((
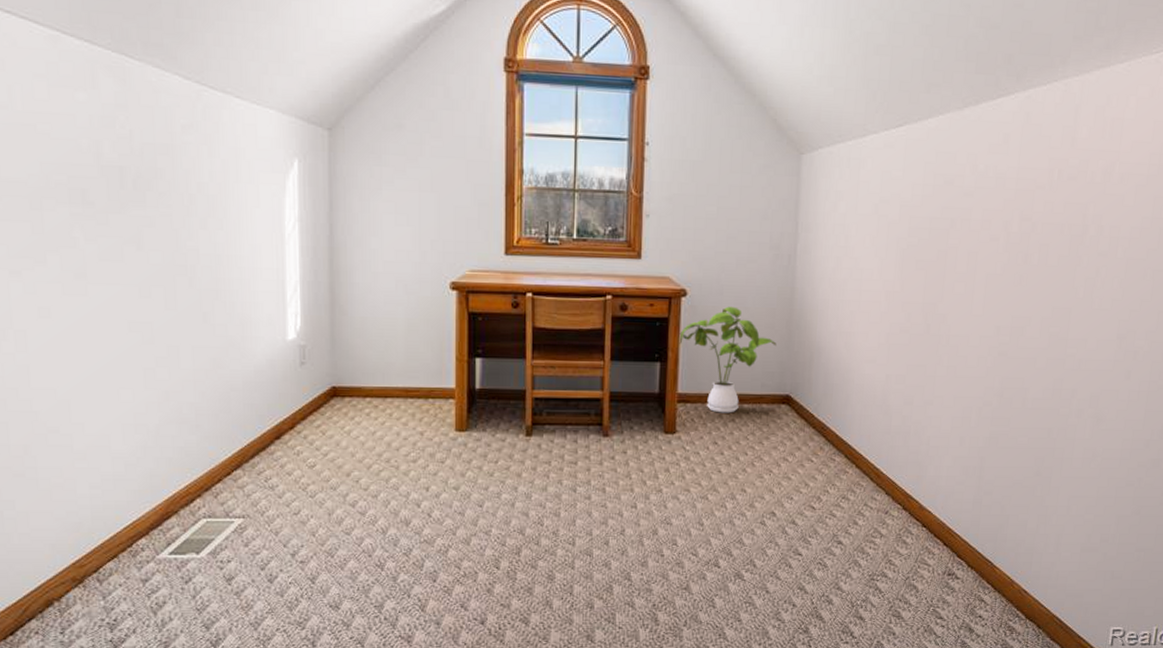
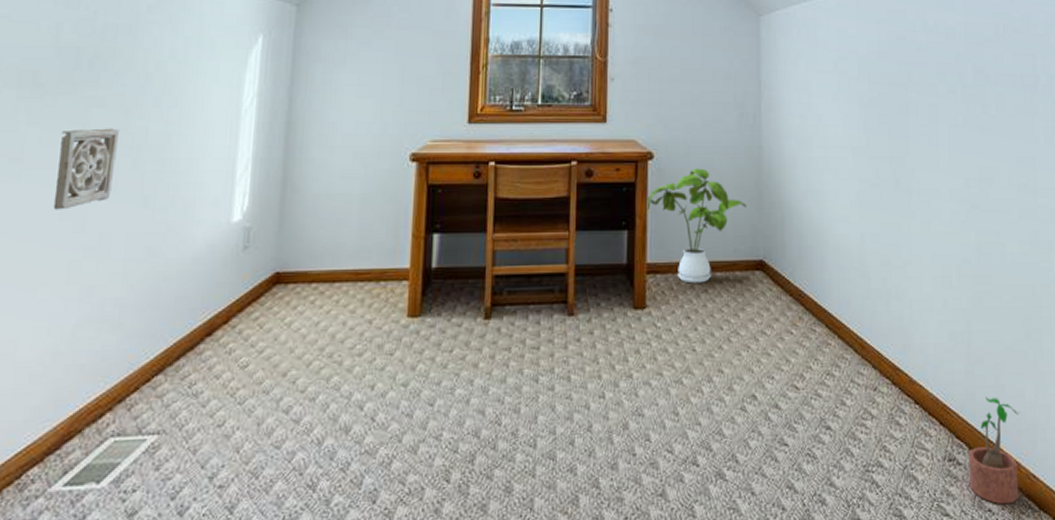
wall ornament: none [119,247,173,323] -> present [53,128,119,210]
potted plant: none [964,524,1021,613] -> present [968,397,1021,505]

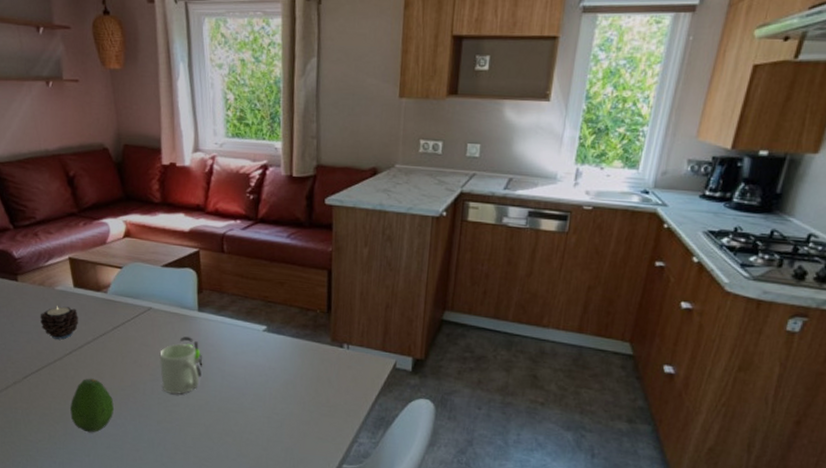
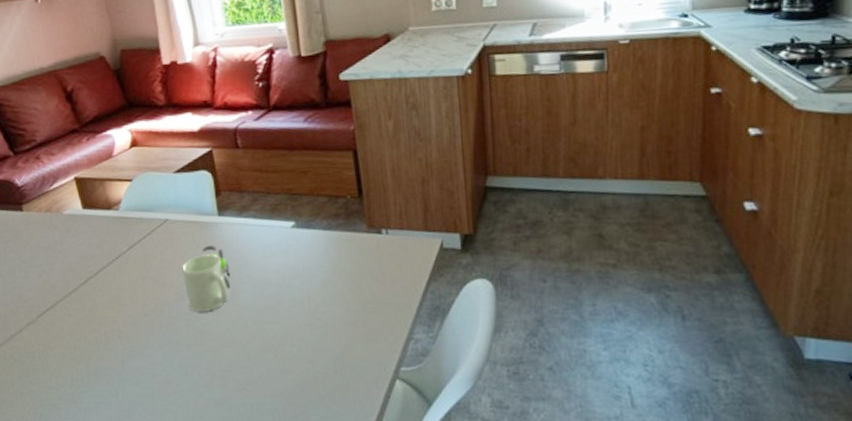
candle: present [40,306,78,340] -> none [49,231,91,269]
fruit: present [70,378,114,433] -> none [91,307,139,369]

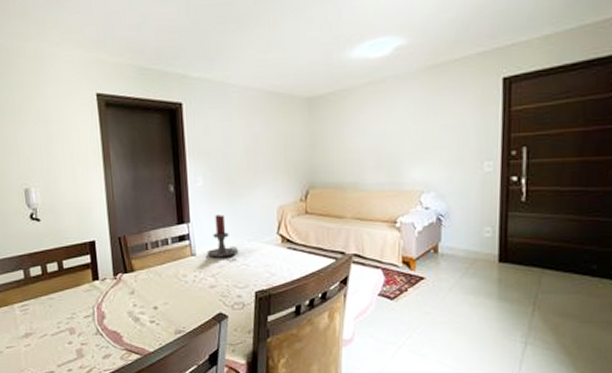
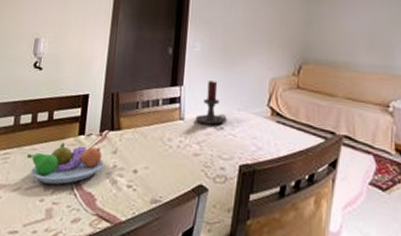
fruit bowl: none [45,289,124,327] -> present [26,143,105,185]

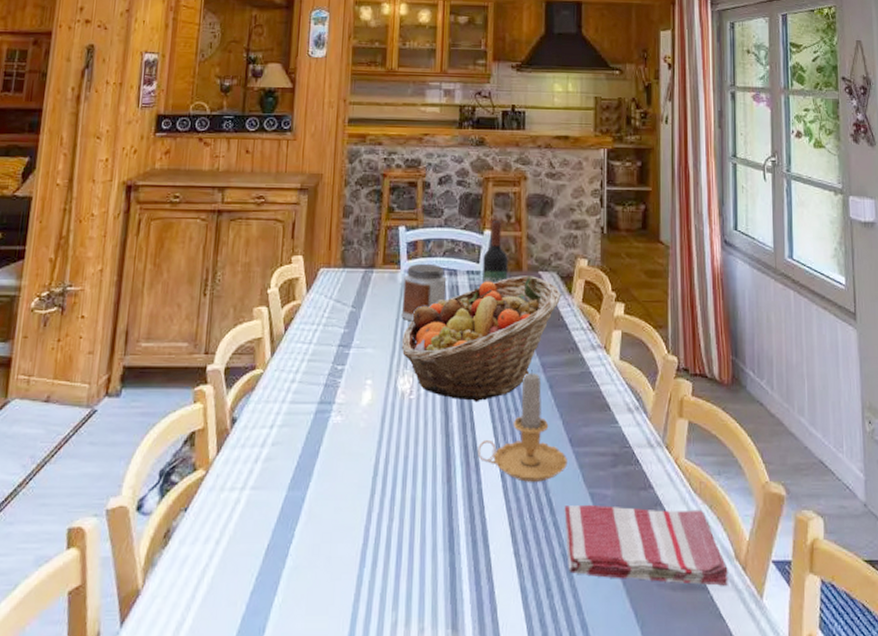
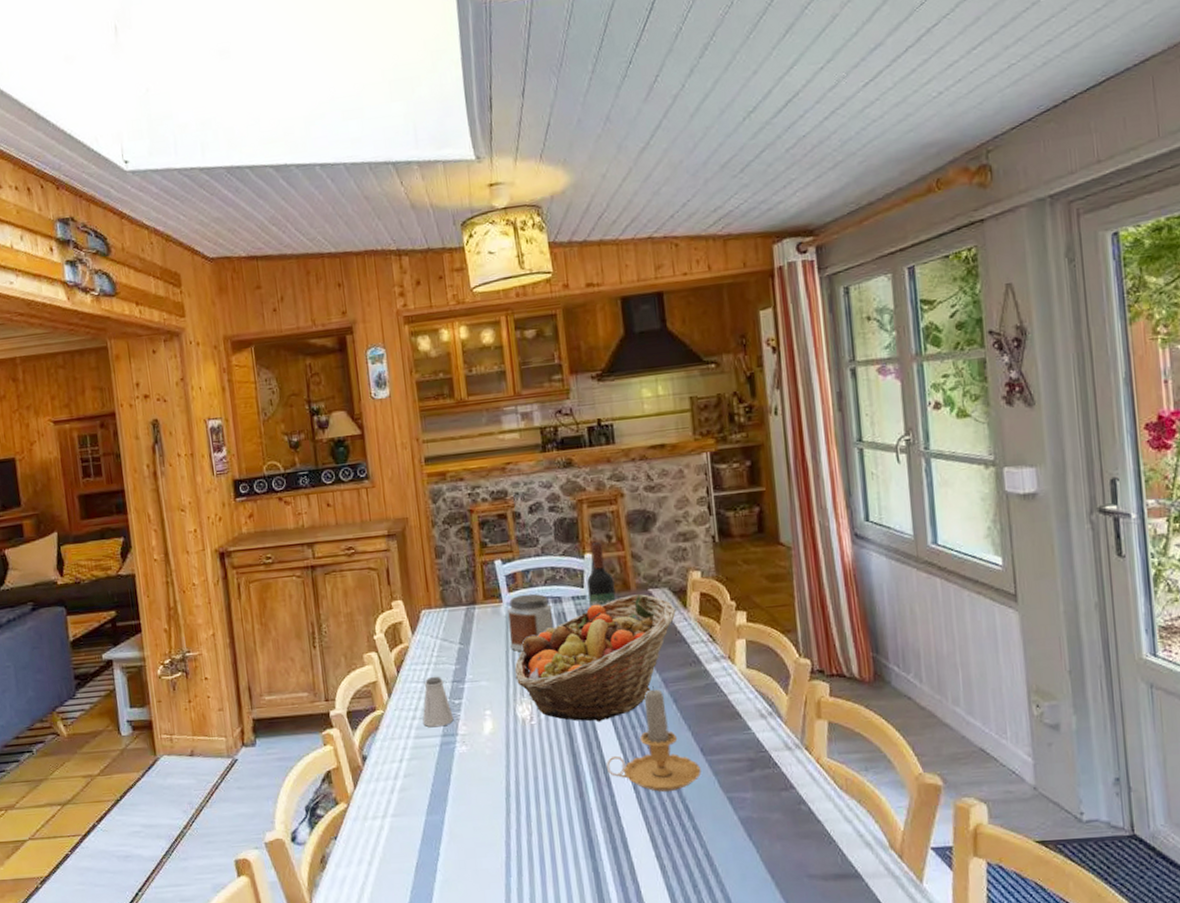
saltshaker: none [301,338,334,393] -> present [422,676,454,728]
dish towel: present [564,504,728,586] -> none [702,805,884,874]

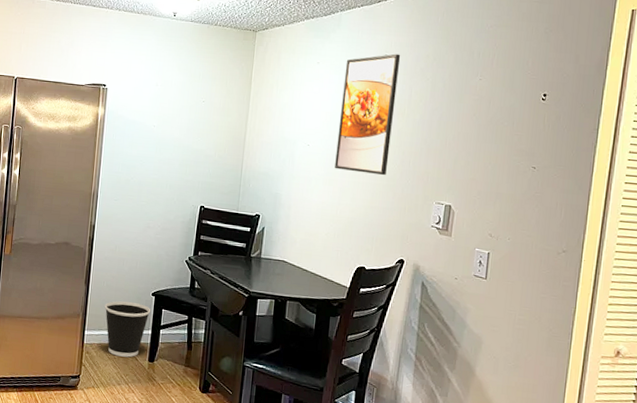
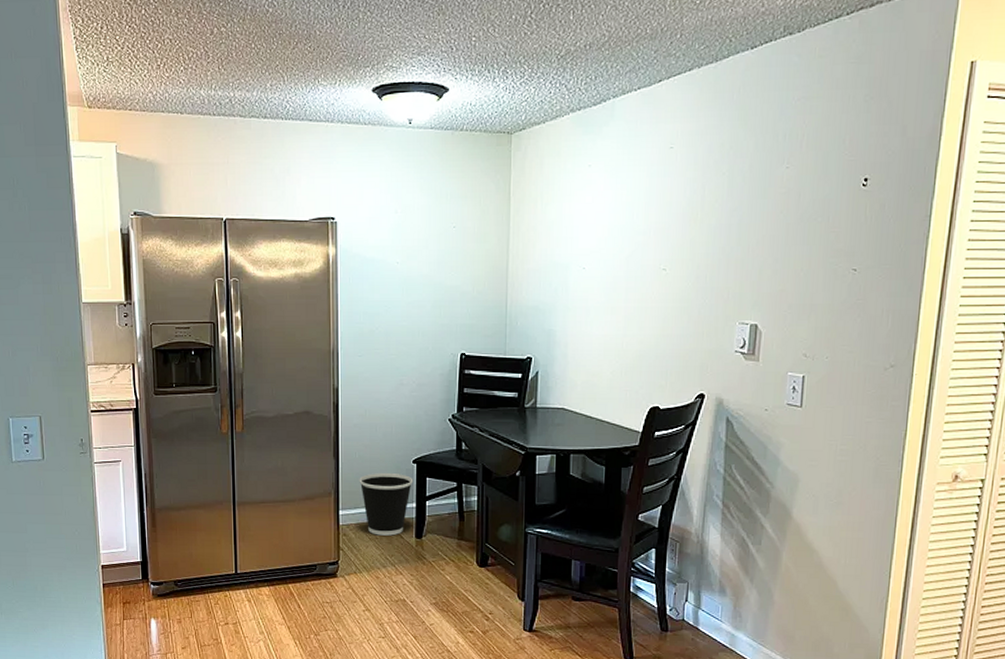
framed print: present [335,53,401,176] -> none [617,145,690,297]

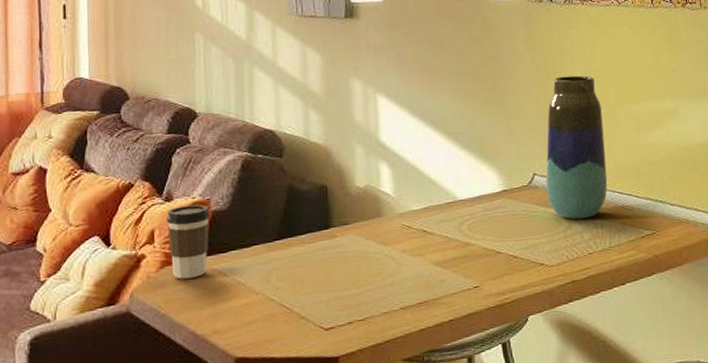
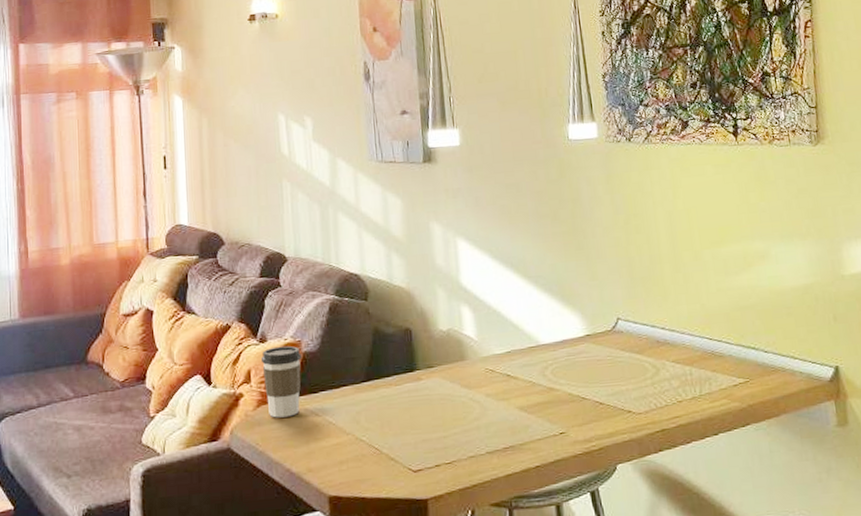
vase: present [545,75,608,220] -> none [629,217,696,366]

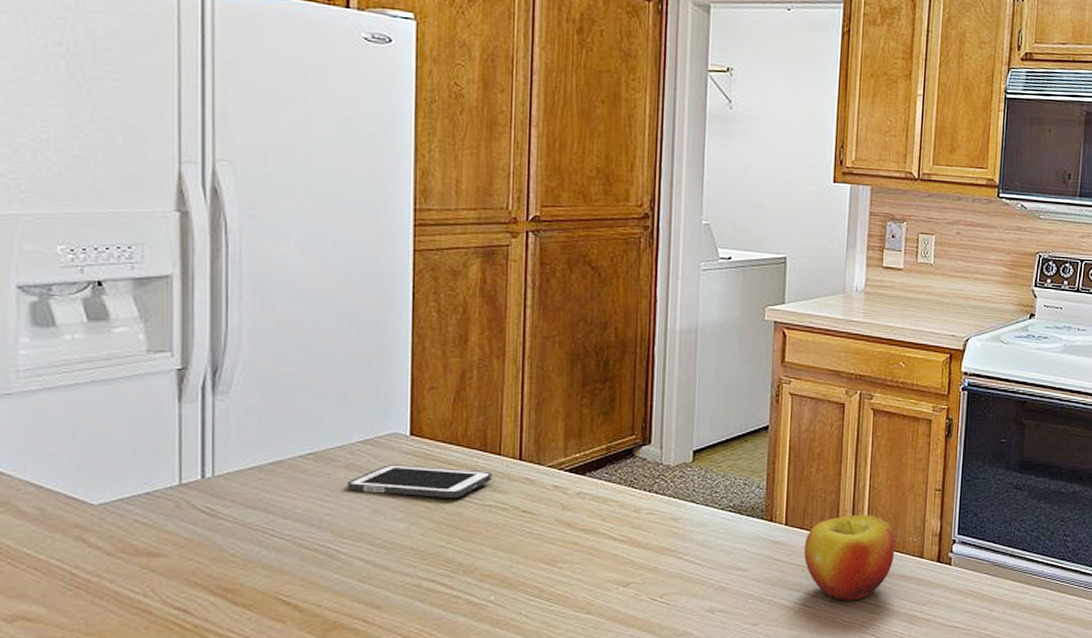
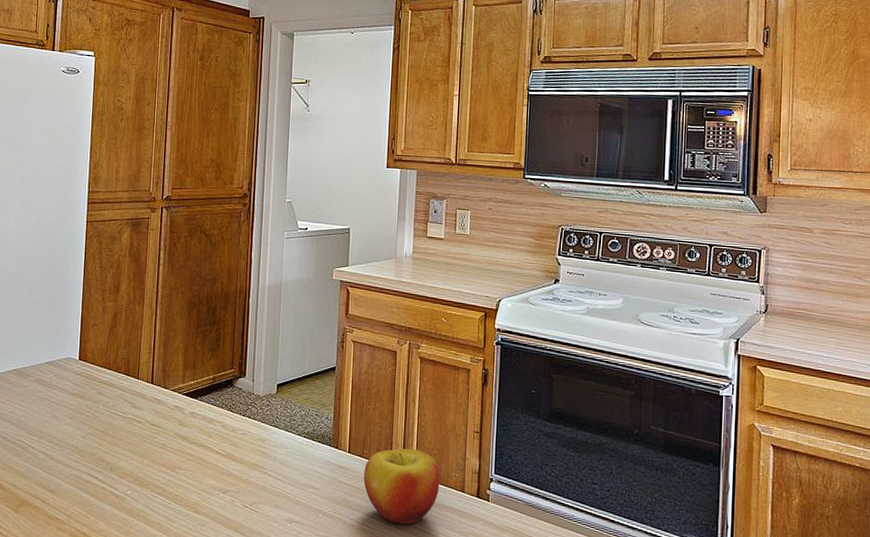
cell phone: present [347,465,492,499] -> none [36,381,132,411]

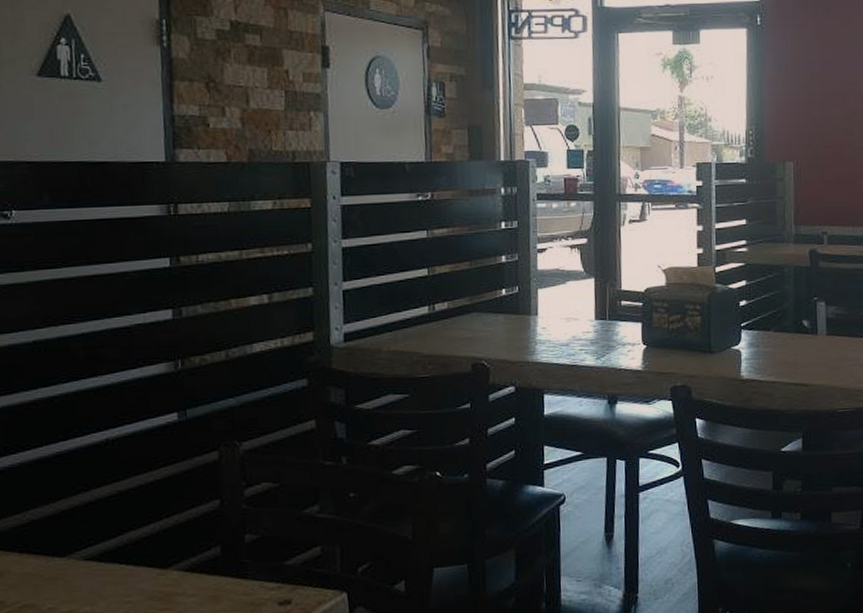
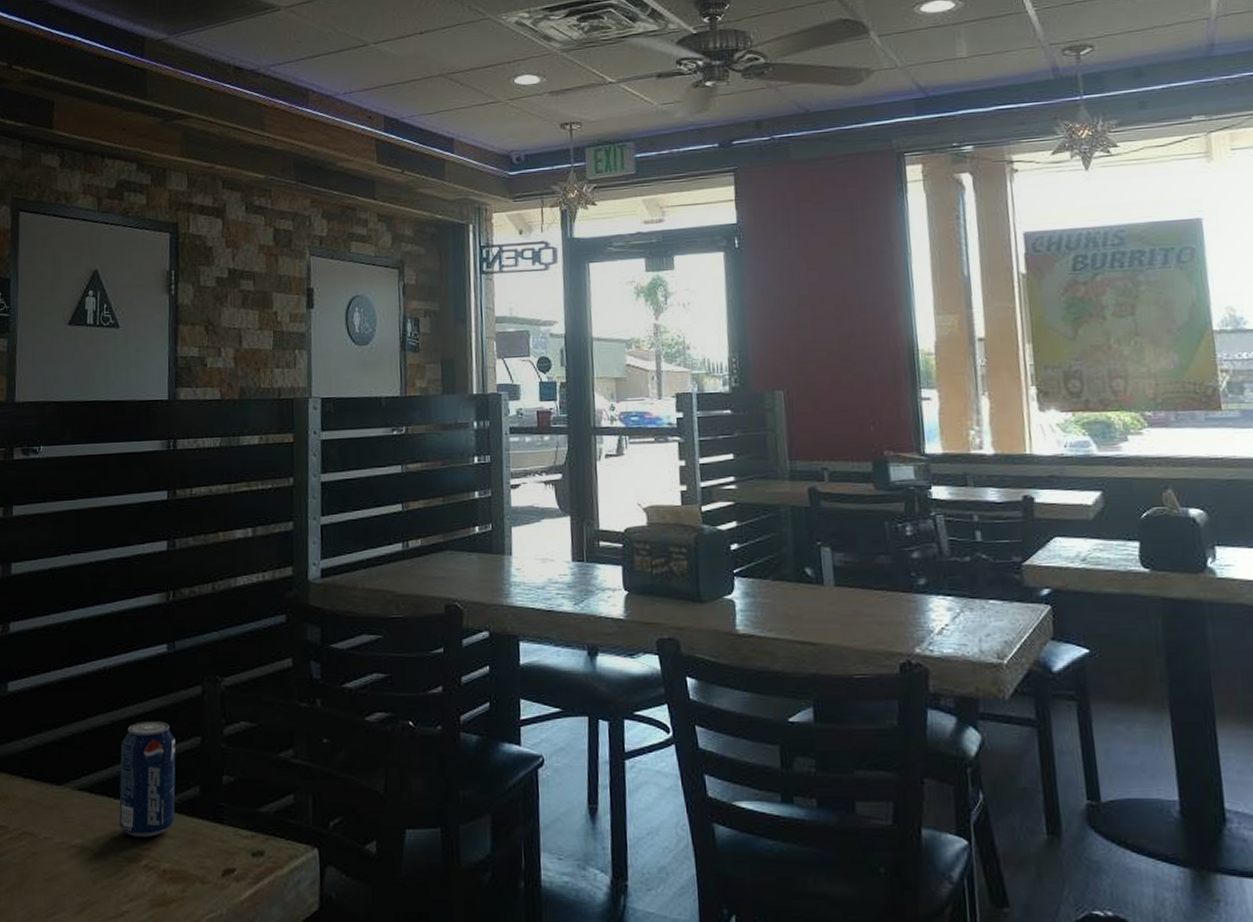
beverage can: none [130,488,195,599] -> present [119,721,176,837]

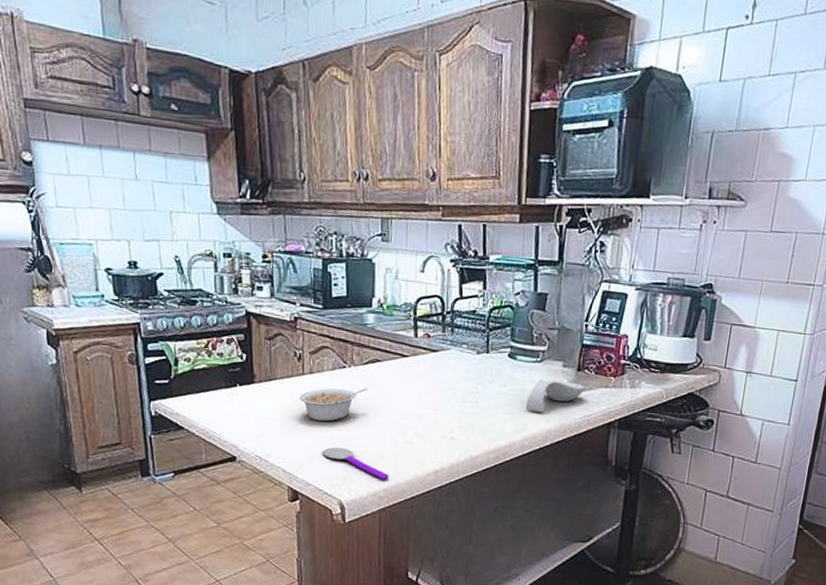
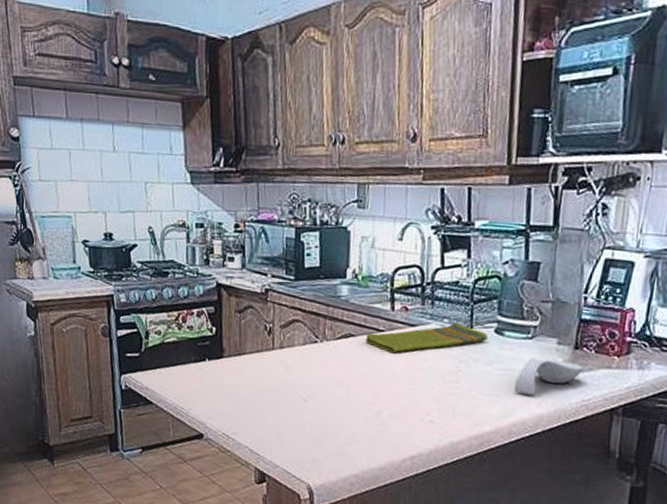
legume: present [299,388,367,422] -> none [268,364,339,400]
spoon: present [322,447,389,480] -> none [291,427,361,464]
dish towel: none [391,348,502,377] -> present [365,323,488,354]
))
= What you will do =
Scan the data above for the word "fruit", then copy every line that holds it.

= Solution to the problem =
fruit: present [70,378,114,433] -> none [91,307,139,369]
fruit bowl: none [45,289,124,327] -> present [26,143,105,185]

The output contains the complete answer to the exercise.